-- START OF DATASET RECORDS --
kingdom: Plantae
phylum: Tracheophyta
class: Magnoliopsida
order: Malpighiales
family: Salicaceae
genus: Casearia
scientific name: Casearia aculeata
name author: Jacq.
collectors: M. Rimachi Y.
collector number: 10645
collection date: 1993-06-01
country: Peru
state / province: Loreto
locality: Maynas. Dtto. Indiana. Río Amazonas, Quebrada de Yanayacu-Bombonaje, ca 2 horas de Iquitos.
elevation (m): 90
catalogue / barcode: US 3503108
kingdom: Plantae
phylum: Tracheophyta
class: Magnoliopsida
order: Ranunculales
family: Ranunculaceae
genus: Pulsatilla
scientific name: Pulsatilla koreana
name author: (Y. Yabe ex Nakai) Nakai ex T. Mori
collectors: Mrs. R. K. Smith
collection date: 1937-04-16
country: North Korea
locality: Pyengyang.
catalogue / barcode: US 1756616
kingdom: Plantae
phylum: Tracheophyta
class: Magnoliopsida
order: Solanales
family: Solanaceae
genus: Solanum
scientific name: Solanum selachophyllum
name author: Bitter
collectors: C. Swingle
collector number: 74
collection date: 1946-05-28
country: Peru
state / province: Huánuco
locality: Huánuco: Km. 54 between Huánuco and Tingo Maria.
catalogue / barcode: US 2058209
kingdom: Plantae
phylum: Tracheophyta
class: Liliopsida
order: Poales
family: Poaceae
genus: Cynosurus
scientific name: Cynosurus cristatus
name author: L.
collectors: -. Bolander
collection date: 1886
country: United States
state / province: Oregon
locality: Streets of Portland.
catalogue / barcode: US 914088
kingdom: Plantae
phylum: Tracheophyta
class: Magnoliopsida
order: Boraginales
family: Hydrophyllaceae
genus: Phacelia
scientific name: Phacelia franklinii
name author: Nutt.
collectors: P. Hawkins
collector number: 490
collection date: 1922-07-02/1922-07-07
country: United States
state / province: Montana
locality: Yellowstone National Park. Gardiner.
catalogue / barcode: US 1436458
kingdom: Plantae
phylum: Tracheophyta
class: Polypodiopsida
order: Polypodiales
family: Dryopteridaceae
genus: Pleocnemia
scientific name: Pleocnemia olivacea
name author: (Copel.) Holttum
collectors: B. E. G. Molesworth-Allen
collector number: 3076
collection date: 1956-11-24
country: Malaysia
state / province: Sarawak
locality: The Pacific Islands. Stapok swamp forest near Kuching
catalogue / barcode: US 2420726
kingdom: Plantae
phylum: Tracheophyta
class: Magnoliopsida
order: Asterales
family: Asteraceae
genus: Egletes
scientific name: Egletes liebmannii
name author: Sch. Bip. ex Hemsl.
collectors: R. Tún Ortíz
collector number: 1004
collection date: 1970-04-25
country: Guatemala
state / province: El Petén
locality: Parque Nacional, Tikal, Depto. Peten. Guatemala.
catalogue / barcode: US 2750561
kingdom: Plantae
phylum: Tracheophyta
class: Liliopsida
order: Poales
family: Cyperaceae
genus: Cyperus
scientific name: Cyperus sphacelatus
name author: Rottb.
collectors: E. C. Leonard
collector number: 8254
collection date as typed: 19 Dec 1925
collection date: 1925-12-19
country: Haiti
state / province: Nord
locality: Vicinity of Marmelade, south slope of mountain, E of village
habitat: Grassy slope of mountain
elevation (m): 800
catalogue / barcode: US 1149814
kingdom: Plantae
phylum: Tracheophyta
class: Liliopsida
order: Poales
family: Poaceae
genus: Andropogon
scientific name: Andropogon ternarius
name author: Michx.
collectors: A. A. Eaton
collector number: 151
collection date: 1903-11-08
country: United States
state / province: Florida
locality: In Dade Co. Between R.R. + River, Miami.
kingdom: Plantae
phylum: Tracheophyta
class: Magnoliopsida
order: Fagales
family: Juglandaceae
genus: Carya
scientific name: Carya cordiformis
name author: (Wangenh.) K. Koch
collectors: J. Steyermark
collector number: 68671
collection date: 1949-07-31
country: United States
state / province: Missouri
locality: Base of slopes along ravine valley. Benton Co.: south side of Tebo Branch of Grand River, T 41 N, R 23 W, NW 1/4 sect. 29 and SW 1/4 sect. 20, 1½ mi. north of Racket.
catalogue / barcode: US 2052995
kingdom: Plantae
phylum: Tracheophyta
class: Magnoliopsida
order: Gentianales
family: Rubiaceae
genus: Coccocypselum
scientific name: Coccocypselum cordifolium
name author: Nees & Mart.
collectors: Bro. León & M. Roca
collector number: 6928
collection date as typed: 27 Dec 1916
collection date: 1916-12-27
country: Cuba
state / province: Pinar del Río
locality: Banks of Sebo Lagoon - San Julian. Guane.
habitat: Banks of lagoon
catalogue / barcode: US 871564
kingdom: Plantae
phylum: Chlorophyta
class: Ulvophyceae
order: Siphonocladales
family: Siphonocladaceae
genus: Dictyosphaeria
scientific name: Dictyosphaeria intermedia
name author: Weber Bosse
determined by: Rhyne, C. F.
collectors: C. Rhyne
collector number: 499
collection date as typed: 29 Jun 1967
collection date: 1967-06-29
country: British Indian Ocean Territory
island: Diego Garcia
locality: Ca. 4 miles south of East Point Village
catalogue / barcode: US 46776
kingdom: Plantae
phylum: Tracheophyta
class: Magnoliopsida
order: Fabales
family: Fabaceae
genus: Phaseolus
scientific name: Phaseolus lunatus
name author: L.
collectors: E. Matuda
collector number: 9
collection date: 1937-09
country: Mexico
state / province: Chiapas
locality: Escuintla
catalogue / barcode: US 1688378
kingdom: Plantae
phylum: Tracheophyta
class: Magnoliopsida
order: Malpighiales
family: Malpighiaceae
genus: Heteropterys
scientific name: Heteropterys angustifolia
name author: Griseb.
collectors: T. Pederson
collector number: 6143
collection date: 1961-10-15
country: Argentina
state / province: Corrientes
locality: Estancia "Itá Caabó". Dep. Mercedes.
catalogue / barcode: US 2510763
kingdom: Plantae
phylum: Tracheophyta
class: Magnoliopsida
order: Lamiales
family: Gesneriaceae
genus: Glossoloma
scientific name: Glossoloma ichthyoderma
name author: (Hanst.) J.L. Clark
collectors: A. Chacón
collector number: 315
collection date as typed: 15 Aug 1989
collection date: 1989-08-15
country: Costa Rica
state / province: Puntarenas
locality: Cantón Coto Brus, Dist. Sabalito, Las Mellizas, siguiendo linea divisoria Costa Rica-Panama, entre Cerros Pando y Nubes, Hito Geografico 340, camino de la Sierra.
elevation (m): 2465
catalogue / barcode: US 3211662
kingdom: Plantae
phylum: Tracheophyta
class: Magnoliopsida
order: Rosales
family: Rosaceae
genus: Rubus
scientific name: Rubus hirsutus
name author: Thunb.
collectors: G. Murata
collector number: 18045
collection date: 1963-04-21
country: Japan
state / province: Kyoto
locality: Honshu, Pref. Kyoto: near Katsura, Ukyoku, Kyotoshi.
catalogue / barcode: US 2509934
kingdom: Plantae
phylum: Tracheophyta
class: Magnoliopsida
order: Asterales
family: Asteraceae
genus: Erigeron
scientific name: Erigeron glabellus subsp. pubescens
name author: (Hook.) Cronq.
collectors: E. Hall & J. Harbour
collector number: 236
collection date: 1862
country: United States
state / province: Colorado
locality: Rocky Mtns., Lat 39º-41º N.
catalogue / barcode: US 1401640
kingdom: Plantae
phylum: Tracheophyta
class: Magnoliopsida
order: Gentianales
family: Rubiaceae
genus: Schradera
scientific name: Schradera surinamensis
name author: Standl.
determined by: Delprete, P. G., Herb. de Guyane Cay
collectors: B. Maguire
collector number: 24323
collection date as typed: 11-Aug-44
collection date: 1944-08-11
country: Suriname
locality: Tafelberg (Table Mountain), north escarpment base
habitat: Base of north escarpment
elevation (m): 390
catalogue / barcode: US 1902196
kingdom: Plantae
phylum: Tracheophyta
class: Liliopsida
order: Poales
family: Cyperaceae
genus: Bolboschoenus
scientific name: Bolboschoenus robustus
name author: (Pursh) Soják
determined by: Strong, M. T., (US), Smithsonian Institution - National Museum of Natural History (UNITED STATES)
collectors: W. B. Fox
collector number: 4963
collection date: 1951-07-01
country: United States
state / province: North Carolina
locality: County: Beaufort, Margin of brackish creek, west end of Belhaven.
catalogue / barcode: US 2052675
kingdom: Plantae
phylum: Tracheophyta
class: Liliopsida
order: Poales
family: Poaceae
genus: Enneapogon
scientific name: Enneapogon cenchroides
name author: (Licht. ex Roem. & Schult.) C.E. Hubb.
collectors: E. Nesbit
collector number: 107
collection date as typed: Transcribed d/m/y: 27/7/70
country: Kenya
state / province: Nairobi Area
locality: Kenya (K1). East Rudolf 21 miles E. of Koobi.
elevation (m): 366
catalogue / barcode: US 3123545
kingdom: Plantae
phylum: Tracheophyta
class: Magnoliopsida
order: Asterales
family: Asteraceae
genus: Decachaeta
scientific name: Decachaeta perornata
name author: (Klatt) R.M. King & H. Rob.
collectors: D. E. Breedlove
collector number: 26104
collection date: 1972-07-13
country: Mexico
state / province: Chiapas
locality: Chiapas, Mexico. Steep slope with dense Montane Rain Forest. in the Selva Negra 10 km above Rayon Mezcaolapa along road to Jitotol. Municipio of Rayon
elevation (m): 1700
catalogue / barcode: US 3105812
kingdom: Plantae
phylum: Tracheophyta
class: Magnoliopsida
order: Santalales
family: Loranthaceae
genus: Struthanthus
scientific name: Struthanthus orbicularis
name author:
-- END OF DATASET RECORDS --
• SET TASK
Convert the lines from the one containing "name author: (Wangenh.) K. Koch" through the one containing "scientific name: Dictyosphaeria intermedia", inclusive, into a Markdown table with the columns "Index" and "Entry", omitting any blank lines.

• FINISHED ANSWER
| Index | Entry |
|---|---|
| 1 | name author: (Wangenh.) K. Koch |
| 2 | collectors: J. Steyermark |
| 3 | collector number: 68671 |
| 4 | collection date: 1949-07-31 |
| 5 | country: United States |
| 6 | state / province: Missouri |
| 7 | locality: Base of slopes along ravine valley. Benton Co.: south side of Tebo Branch of Grand River, T 41 N, R 23 W, NW 1/4 sect. 29 and SW 1/4 sect. 20, 1½ mi. north of Racket. |
| 8 | catalogue / barcode: US 2052995 |
| 9 | kingdom: Plantae |
| 10 | phylum: Tracheophyta |
| 11 | class: Magnoliopsida |
| 12 | order: Gentianales |
| 13 | family: Rubiaceae |
| 14 | genus: Coccocypselum |
| 15 | scientific name: Coccocypselum cordifolium |
| 16 | name author: Nees & Mart. |
| 17 | collectors: Bro. León & M. Roca |
| 18 | collector number: 6928 |
| 19 | collection date as typed: 27 Dec 1916 |
| 20 | collection date: 1916-12-27 |
| 21 | country: Cuba |
| 22 | state / province: Pinar del Río |
| 23 | locality: Banks of Sebo Lagoon - San Julian. Guane. |
| 24 | habitat: Banks of lagoon |
| 25 | catalogue / barcode: US 871564 |
| 26 | kingdom: Plantae |
| 27 | phylum: Chlorophyta |
| 28 | class: Ulvophyceae |
| 29 | order: Siphonocladales |
| 30 | family: Siphonocladaceae |
| 31 | genus: Dictyosphaeria |
| 32 | scientific name: Dictyosphaeria intermedia |